Recent studies have emphasized the role of innate lymphoid cells (ILCs) in the development of asthma. The involvement of group 2 innate lymphoid cells (ILC2s) in asthma is well studied: however, the participation of other types of ILCs in the development of asthma remains unclear.
This study aims to understand the role of various ILCs in patients with asthma, especially their effect on macrophage polarization.
Each subset of ILCs and macrophages in induced sputum from 51 steroid-naive patients with asthma and 18 healthy donors was analyzed by using flow cytometry. Alveolar macrophages (AM) were sorted and cocultured with each subset of ILCs to determine whether the polarization of macrophages could be regulated by ILCs.
In addition to ILC2s, numbers of group 1 innate lymphoid cells (ILC1s) and group 3 innate lymphoid cells (ILC3s) were increased in induced sputum from asthmatic patients when compared with those in healthy control subjects. The dominance of macrophages in induced sputum was more prominent in asthmatic patients than in healthy control subjects. A positive correlation between numbers of ILC2s and numbers of M2 macrophages and those of ILC1s/ILC3s and M1 macrophages was observed. Coculture of ILC2s with AMs induced expression of M2 macrophage-related genes, whereas coculture of ILC1s and ILC3s with AMs induced expression of M1 macrophage-related genes through cytokine secretion, as well as cell-cell contact. According to the inflammatory signature, patients with eosinophilic asthma have more ILC2s and M2 macrophages, and those with noneosinophilic asthma have an M1 macrophage-dominant profile.
A different subset of ILCs regulates macrophage polarization, contributing to developing the distinct phenotype of asthma.
最近的研究强调了固有淋巴细胞(ILC)在哮喘发展中的作用。2 型固有淋巴细胞(ILC2)在哮喘中的作用已得到充分研究:然而,其他类型的 ILC 在哮喘发展中的参与仍不清楚。
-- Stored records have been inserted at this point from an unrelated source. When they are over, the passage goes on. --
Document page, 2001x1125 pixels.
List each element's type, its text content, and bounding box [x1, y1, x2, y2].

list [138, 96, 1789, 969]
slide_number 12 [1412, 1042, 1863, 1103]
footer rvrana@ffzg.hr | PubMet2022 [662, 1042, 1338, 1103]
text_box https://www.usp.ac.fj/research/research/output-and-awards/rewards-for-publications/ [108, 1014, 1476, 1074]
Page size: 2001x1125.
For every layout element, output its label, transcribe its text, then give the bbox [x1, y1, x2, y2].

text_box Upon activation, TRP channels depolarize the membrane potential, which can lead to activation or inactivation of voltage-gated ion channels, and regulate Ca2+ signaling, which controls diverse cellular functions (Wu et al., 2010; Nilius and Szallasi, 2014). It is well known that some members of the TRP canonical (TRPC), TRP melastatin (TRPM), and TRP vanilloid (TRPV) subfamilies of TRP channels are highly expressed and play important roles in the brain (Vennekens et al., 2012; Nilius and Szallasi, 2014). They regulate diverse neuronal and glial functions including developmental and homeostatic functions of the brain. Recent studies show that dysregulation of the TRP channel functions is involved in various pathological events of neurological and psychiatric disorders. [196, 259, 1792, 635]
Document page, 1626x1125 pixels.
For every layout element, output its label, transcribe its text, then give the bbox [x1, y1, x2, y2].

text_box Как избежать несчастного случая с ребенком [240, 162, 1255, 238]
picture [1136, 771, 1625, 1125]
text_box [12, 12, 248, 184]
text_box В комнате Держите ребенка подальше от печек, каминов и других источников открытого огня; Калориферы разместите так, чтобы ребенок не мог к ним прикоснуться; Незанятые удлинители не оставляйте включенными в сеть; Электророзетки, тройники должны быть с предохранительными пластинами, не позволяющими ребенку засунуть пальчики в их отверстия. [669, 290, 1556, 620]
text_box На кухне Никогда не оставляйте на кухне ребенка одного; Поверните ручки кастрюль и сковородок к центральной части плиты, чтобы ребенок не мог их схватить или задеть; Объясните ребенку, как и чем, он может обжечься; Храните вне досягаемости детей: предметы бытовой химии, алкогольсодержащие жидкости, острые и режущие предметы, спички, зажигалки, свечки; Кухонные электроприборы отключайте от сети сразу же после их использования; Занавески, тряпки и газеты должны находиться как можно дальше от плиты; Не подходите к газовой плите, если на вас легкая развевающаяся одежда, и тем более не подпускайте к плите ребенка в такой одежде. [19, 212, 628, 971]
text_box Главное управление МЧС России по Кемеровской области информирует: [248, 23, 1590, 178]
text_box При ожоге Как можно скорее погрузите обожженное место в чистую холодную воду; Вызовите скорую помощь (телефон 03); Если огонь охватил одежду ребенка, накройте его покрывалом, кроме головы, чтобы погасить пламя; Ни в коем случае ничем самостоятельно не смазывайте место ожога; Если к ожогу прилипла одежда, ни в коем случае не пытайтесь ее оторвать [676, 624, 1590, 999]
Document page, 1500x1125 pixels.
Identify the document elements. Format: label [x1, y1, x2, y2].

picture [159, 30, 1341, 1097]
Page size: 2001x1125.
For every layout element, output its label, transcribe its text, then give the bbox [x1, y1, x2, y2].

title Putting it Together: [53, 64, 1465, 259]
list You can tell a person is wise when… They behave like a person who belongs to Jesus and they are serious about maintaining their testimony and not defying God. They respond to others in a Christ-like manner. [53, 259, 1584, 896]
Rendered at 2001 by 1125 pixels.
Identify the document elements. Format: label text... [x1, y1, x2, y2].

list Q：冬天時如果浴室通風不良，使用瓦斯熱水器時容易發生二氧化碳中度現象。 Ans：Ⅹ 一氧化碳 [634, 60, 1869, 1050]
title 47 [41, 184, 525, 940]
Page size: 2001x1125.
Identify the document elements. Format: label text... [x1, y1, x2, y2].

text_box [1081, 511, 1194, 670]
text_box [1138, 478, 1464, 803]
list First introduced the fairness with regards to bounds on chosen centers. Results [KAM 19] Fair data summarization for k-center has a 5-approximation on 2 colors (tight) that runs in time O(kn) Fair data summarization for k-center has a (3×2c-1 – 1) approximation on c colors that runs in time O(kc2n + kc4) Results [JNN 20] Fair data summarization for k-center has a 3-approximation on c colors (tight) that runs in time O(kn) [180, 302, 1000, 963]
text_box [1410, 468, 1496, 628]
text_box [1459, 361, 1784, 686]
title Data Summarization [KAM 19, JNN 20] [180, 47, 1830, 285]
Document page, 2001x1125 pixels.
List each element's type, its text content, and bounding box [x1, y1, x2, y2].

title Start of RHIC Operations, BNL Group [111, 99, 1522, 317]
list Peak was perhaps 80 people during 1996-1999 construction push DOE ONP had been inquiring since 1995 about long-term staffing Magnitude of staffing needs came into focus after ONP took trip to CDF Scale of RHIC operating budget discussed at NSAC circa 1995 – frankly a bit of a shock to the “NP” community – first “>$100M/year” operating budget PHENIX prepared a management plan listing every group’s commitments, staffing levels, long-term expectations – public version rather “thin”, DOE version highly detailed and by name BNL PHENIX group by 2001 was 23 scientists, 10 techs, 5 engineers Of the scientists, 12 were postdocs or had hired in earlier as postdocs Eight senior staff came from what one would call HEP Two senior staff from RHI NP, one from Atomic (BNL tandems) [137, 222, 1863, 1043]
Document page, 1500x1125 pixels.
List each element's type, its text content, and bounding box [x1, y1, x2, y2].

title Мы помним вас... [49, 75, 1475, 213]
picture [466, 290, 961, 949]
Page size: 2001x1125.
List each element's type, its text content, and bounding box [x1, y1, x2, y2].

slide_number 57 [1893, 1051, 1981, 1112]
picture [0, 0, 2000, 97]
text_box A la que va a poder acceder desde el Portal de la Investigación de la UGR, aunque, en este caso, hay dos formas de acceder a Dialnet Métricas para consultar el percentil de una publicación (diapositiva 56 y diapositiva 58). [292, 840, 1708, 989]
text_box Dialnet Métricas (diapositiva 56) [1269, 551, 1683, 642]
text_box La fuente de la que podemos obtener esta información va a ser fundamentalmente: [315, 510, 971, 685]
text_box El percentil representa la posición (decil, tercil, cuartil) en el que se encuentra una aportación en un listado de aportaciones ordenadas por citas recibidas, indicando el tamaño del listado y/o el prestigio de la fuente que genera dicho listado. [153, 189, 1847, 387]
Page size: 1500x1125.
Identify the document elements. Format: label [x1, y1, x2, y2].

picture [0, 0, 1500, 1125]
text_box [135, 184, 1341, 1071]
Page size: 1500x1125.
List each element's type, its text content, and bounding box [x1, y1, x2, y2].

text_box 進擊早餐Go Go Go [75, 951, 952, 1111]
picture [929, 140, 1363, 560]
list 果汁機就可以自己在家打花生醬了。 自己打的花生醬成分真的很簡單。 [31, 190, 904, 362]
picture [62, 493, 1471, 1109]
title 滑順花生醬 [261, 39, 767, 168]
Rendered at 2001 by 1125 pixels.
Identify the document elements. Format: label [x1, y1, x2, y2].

本研究旨在了解各种 ILC 在哮喘患者中的作用,特别是它们对巨噬细胞极化的影响。
通过流式细胞术分析 51 例未经类固醇治疗的哮喘患者和 18 例健康供者诱导痰中的每个 ILC 亚群和巨噬细胞。分离肺泡巨噬细胞(AM)并与每个 ILC 亚群共培养,以确定 ILC 是否可以调节巨噬细胞的极化。
除 ILC2 外,哮喘患者诱导痰中的 ILC1 和 ILC3 数量也高于健康对照组。与健康对照组相比,哮喘患者诱导痰中巨噬细胞的优势更为明显。观察到 ILC2 数量与 M2 巨噬细胞数量以及 ILC1/ILC3 数量与 M1 巨噬细胞数量之间呈正相关。ILC2 与 AM 共培养诱导 M2 巨噬细胞相关基因的表达,而 ILC1 和 ILC3 与 AM 共培养通过细胞因子分泌和细胞间接触诱导 M1 巨噬细胞相关基因的表达。根据炎症特征,嗜酸性粒细胞性哮喘患者有更多的 ILC2 和 M2 巨噬细胞,而非嗜酸性粒细胞性哮喘患者则表现为 M1 巨噬细胞优势表型。
不同的 ILC 亚群调节巨噬细胞极化,有助于形成哮喘的独特表型。